§ Source material
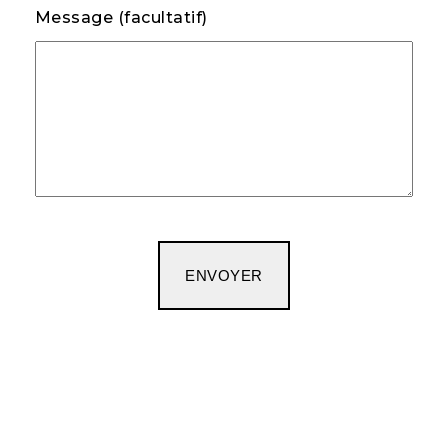
Message (facultatif)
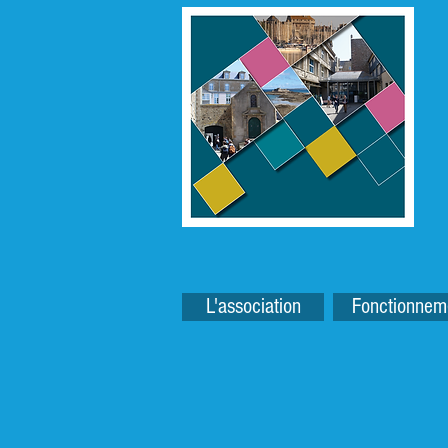
L'association
Fonctionnem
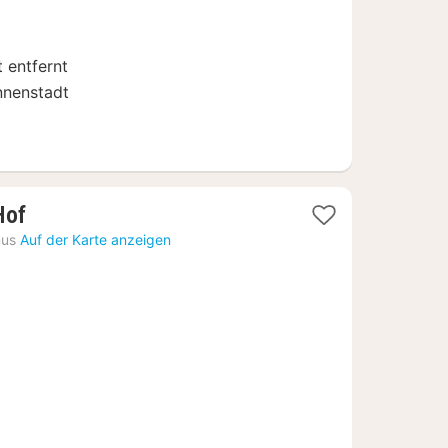
€
 entfernt
nnenstadt
1
Hof
Nacht
nus
Auf der Karte anzeigen
ab
67,29
€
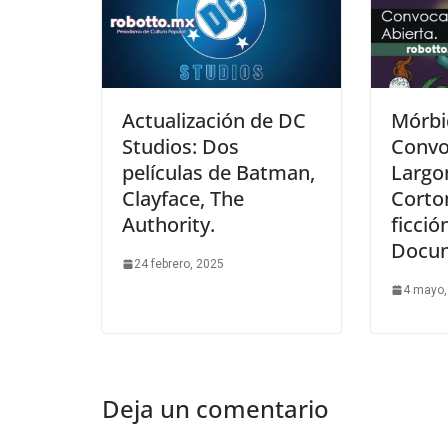
Actualización de DC
Mórbi
Studios: Dos
Convo
películas de Batman,
Largo
Clayface, The
Corto
Authority.
ficció
Docum
24 febrero, 2025
4 mayo,
Deja un comentario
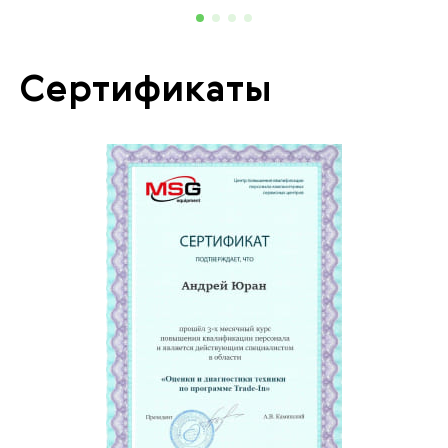
Сертификаты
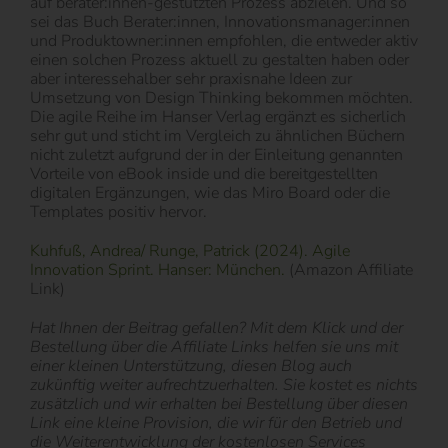
auf berater:innen-gestützten Prozess abzielen. Und so
sei das Buch Berater:innen, Innovationsmanager:innen
und Produktowner:innen empfohlen, die entweder aktiv
einen solchen Prozess aktuell zu gestalten haben oder
aber interessehalber sehr praxisnahe Ideen zur
Umsetzung von Design Thinking bekommen möchten.
Die agile Reihe im Hanser Verlag ergänzt es sicherlich
sehr gut und sticht im Vergleich zu ähnlichen Büchern
nicht zuletzt aufgrund der in der Einleitung genannten
Vorteile von eBook inside und die bereitgestellten
digitalen Ergänzungen, wie das Miro Board oder die
Templates positiv hervor.
Kuhfuß, Andrea/ Runge, Patrick (2024). Agile
Innovation Sprint. Hanser: München.
(Amazon Affiliate
Link)
Hat Ihnen der Beitrag gefallen? Mit dem Klick und der
Bestellung über die Affiliate Links helfen sie uns mit
einer kleinen Unterstützung, diesen Blog auch
zukünftig weiter aufrechtzuerhalten. Sie kostet es nichts
zusätzlich und wir erhalten bei Bestellung über diesen
Link eine kleine Provision, die wir für den Betrieb und
die Weiterentwicklung der kostenlosen Services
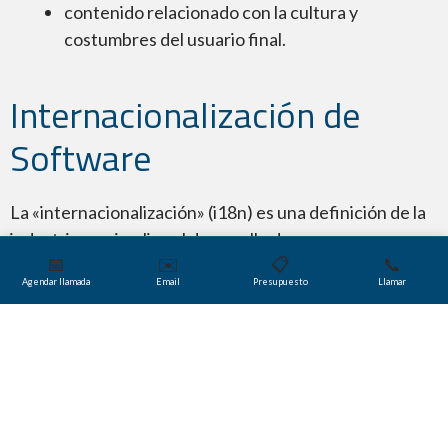
contenido relacionado con la cultura y
costumbres del usuario final.
Internacionalización de
Software
La «internacionalización» (i18n) es una definición de la
industria que implica el desarrollo de un nuevo
📅
✉️
📋
📞
producto o la modificación de un proyecto existente
Agendar llamada
Email
Presupuesto
Llamar
para permitir que se utilice en muchos idiomas y se
venda en distintos países. Durante el proceso de
desarrollo, se utiliza una codificación especial para
permitir el manejo sin interrupciones de la información
en múltiples idiomas: por ejemplo, se aseguran de que
su código fuente reconozca diferentes formatos de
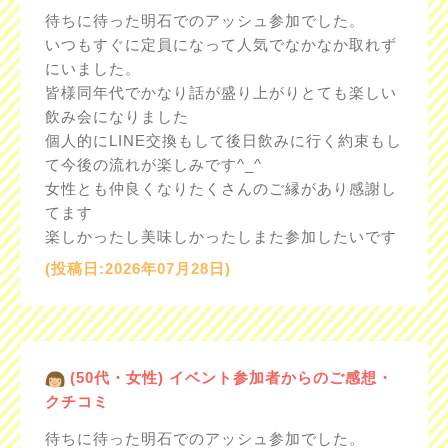
待ちに待った明石でのアッシュ参加でした。
いつもすぐに定員になって人気でなかなか取れず
にいました。
皆様同年代でかなり話が盛り上がりとても楽しい
飲み会になりました
個人的にLINE交換もして後日飲みに行く約束もし
て今後の流れが楽しみです^_^
女性とも仲良くなりたくさんのご縁があり感謝し
てます
楽しかったし美味しかったしまた参加したいです
(投稿日:2026年07月28日)
(50代・女性) イベント参加者からのご感想・
クチコミ
待ちに待った明石でのアッシュ参加でした。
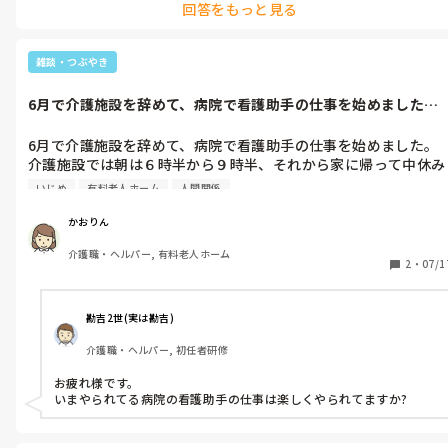
回答をもっと見る
てください^^;
雑談・つぶやき
6月で介護施設を辞めて、病院で看護助手の仕事を始めました。
介護施設では...
6月で介護施設を辞めて、病院で看護助手の仕事を始めました。
介護施設では朝は６時半から９時半、それから家に帰って中休み
をして１５時半から夜の９時まで勤めてました。我ながらいじめ
いじめ
有料老人ホーム
人間関係
にも合いながらよくつとめあげたなぁと思っています。

質問があるわけではありませんが、大変な職場でした。
かおりん
介護職・ヘルパー, 有料老人ホーム
2
・
07/1
勘吉2世(実は勘吉)
介護職・ヘルパー, 初任者研修
お疲れ様です。

いまやられてる病院の看護助手の仕事は楽しくやられてますか?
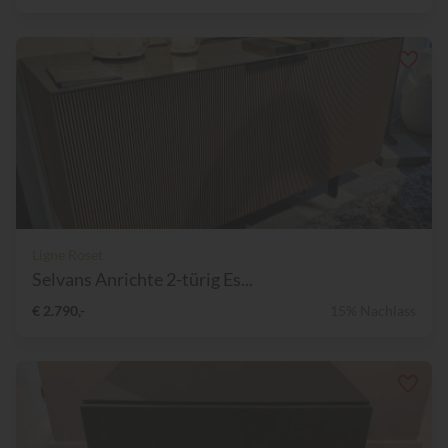
Ligne Roset
Selvans Anrichte 2-türig Es...
€ 2.790,-
15% Nachlass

§ Task item
With the pictures omitted, copy exactly the lines of the listing above starting at the line containing "nicht zuletzt aufgrund" and ending at the line containing "desarrollo, se utiliza", both included.

§ Exercise output
nicht zuletzt aufgrund der in der Einleitung genannten
Vorteile von eBook inside und die bereitgestellten
digitalen Ergänzungen, wie das Miro Board oder die
Templates positiv hervor.
Kuhfuß, Andrea/ Runge, Patrick (2024). Agile
Innovation Sprint. Hanser: München.
(Amazon Affiliate
Link)
Hat Ihnen der Beitrag gefallen? Mit dem Klick und der
Bestellung über die Affiliate Links helfen sie uns mit
einer kleinen Unterstützung, diesen Blog auch
zukünftig weiter aufrechtzuerhalten. Sie kostet es nichts
zusätzlich und wir erhalten bei Bestellung über diesen
Link eine kleine Provision, die wir für den Betrieb und
die Weiterentwicklung der kostenlosen Services
contenido relacionado con la cultura y
costumbres del usuario final.
Internacionalización de
Software
La «internacionalización» (i18n) es una definición de la
industria que implica el desarrollo de un nuevo
📅
✉️
📋
📞
producto o la modificación de un proyecto existente
Agendar llamada
Email
Presupuesto
Llamar
para permitir que se utilice en muchos idiomas y se
venda en distintos países. Durante el proceso de
desarrollo, se utiliza una codificación especial para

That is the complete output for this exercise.